Eugenics and racial hygiene as the foundations of Nazi ideology
2.1 Racial Hygiene Propaganda
2.2 "Choosing the Right Spouse"
2.3 "The Threat of the Subhuman"
2.4 Otto Reche
2.5 "Nuremberg Laws"
2.6 "Race and Heimat"
2.1 Racial Hygiene Propaganda

In the late 19th century a new discipline developed in Great Britain somewhere between anthropology, medicine, and biology for which its founder, Francis Galton, coined the term "eugenics". While "valuable" individuals were to be promoted ("positive eugenics"), carriers of an allegedly inferior genotype should be systematically excluded from reproduction ("negative eugenics"), which would lead to a genetic improvement of humankind. The idea met with public approval in many European countries and North America.
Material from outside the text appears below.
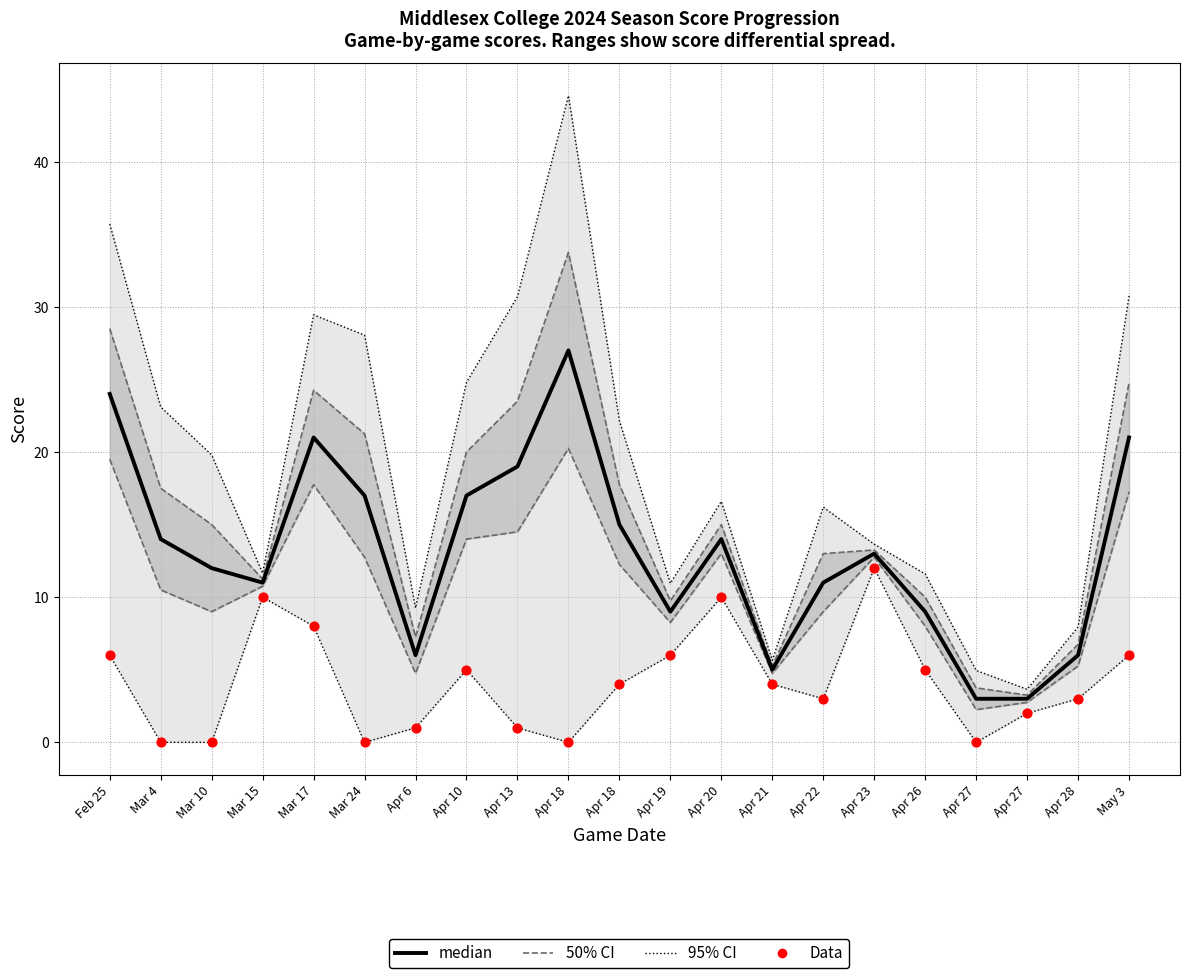

What is the total value across all series at Apr 20?

55.6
In Germany, it was above all the völkische Right (from which National Socialism developed) who advocated a considerably more radical form of eugenics, called "racial hygiene." The racial hygienists were less concerned with the prevention of individual suffering (the traditional role of medicine) than with biologically securing the power of the "Aryan Herrenmensch." For the Nazi eugenicists, the existence of the German people was endangered by the "interbreeding" with "foreigners" (Jews, Slavs, Roma and Sinti, and others) and the reproduction of the "inferior" among their own people (the handicapped, members of social fringe groups). The combination of anti-Semitism, racism, and eugenics became an essential part of Nazi doctrine.

When the National Socialists came to power in Germany, they began to implement their plans of social exclusion and annihilation. The first step was the Law for the Prevention of Progeny with Hereditary Disease of 14 July 1933 (see illustration 3.2). Subsequently, the Nuremberg Laws of September 1935 formed the basis for the systematic expulsion of the Jews from German society. Intermarriage and sexual intercourse between Jews and "Aryans" were prohibited and prosecuted by the courts as "racial disgrace." At the same time, the Marriage Health Law was passed, which envisaged marriage prohibitions for "genetically inferior" people. By then compulsory sterilizations were already a routine measure of Nazi health policy.

In Austria, the Wiener Gesellschaft für Rassenpflege (Rassenhygiene) (Viennese Society for Racial Care/Racial Hygiene) - founded in 1925 - propagated these ideas at universities and in public. Already long before 1938, this society had been a Nazi front organization.